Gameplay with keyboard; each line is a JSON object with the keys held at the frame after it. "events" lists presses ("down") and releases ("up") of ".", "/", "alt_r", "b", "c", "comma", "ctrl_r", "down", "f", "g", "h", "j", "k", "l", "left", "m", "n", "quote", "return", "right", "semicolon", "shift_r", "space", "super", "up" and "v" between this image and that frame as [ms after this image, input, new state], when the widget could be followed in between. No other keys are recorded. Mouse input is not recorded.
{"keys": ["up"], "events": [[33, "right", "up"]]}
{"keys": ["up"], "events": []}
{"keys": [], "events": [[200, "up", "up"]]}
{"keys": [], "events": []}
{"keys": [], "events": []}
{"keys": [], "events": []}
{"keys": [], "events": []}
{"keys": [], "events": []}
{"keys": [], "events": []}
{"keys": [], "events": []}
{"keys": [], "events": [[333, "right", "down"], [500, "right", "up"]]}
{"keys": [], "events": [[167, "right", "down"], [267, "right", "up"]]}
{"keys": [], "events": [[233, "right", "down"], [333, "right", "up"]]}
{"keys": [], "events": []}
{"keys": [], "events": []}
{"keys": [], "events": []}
----------
Without altering anything, print all of the data again.

= Expected output =
Gameplay with keyboard; each line is a JSON object with the keys held at the frame after it. "events" lists presses ("down") and releases ("up") of ".", "/", "alt_r", "b", "c", "comma", "ctrl_r", "down", "f", "g", "h", "j", "k", "l", "left", "m", "n", "quote", "return", "right", "semicolon", "shift_r", "space", "super", "up" and "v" between this image and that frame as [ms after this image, input, new state], when the widget could be followed in between. No other keys are recorded. Mouse input is not recorded.
{"keys": ["up"], "events": [[33, "right", "up"]]}
{"keys": ["up"], "events": []}
{"keys": [], "events": [[200, "up", "up"]]}
{"keys": [], "events": []}
{"keys": [], "events": []}
{"keys": [], "events": []}
{"keys": [], "events": []}
{"keys": [], "events": []}
{"keys": [], "events": []}
{"keys": [], "events": []}
{"keys": [], "events": [[333, "right", "down"], [500, "right", "up"]]}
{"keys": [], "events": [[167, "right", "down"], [267, "right", "up"]]}
{"keys": [], "events": [[233, "right", "down"], [333, "right", "up"]]}
{"keys": [], "events": []}
{"keys": [], "events": []}
{"keys": [], "events": []}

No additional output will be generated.